Thursday, July 6, 2017

John Helmer — How the Russian Economy Looks if You Aren’t Wearing Nato Night-Fighting Goggles


John Helmer is less optimistic than Jon Hellevig. But Hellevig is in the business of analysis and Helmer is not. The reputational risk therefore falls on Hellevig. Moreover, Hellevig has an organization (Awara) behind him. One would have to dispute Awara's number specifically.

Dances with Bears
John Helmer

3 comments:

Dan Lynch said...

Sergei Glazyev is obvious, but he is window-dressing in the Kremlin wall. Not one of his policy recommendations has been adopted, nor even endorsed in public by the president.

That was my impression as well.

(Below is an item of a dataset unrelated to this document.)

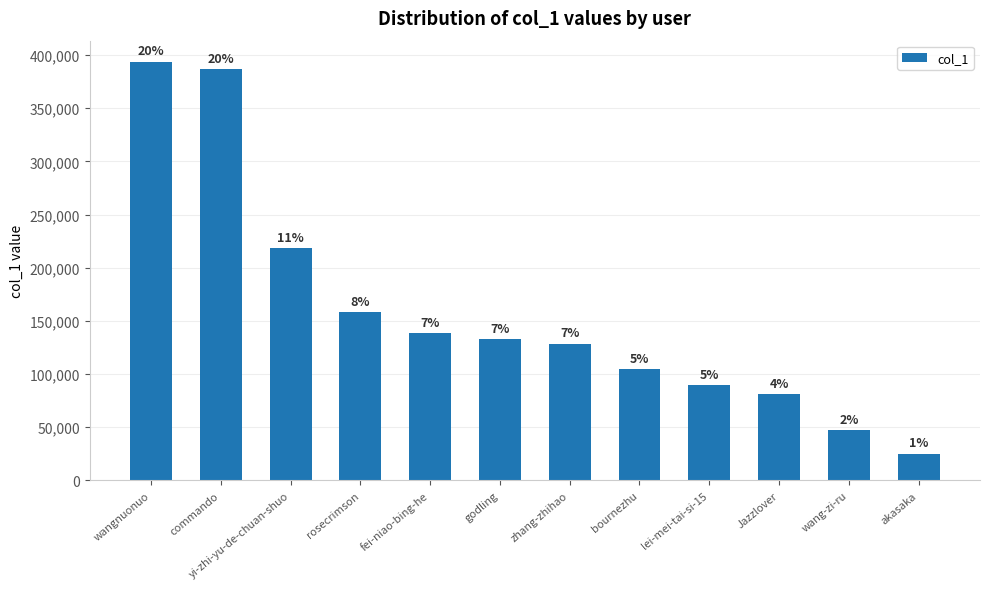

How many bars are there in total?

12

Glazyev is often trotted out as an example of progressive Russian thinking, but the people who run Russia do not seem to listen to Glazyev.

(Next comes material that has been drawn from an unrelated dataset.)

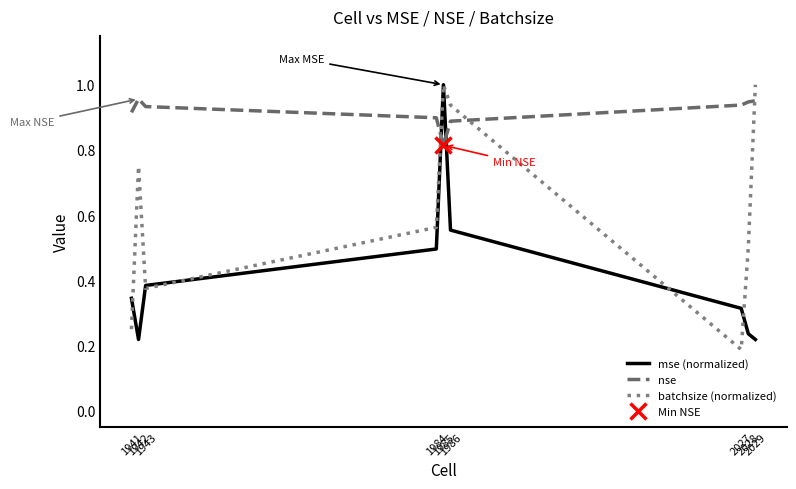

Does the chart display data point markers on the line(s)?

No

Russia has the lowest level of imports (as a share of the GDP) of all major countries… Russia’s very low levels of imports in the global comparison obviously signifies that Russia produces domestically a much higher share of all that it consumes (and invests), this in turn means that the economy is superbly diversified contrary to the claims of the failed experts and policymakers. In fact, it is the most self-sufficient and diversified economy in the world.

So much for "imports are real benefits and exports are real costs." There is a lot to be said for self-sufficiency.

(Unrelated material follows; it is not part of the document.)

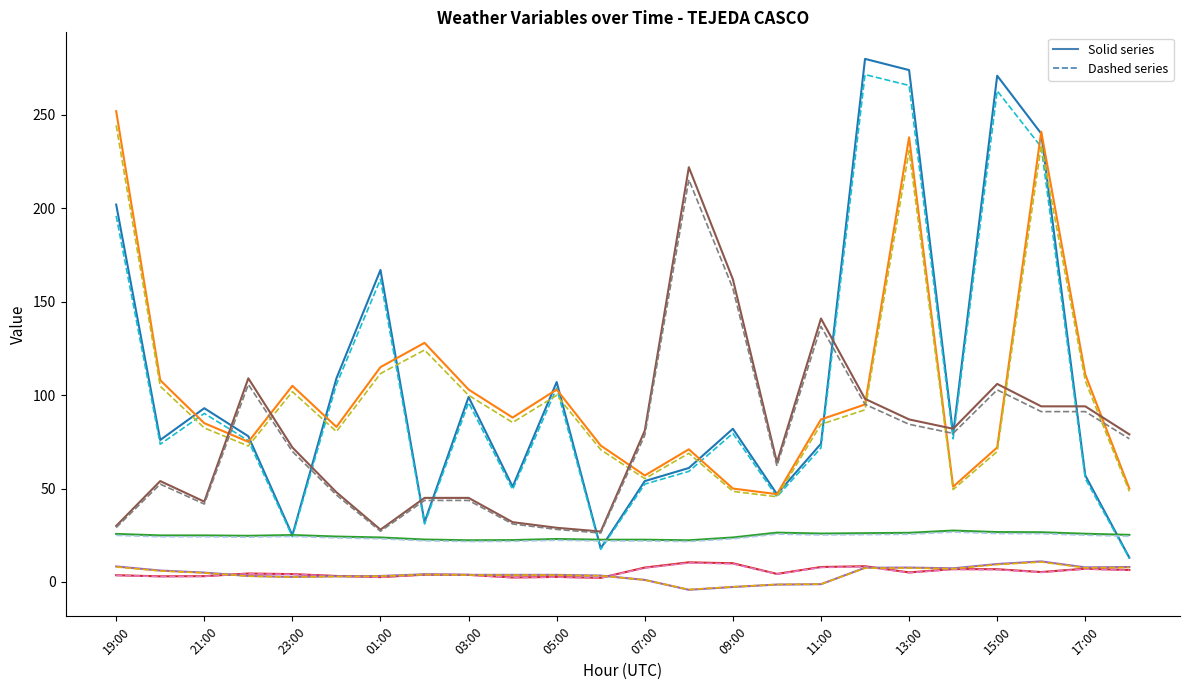

What is the greatest value displayed?

280.0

Thank you for posting this, Tom.

NeilW said...

"There is a lot to be said for self-sufficiency."

You can be self-sufficient and have lots of imports. That way your population has a higher standard of living than they otherwise would have. That is the context of 'imports are real benefits' line (in the context of full domestic employment and 'imports are leakages'). Don't take it out of context.

If you have needed imports you'd better have diversity of supply with sufficient slack to handle sanctions from one supplier and diversity of exports to cover if there is a drop off in demand (including for your savings).

The arguments against autarky are the ones that try and create highly coupled nations - so that the governments of those nations cannot change direction significantly.

GLH said...

Imports are real benefits and exports are real costs for neoliberal banksters. But for labor imports are lost jobs and cheap wages.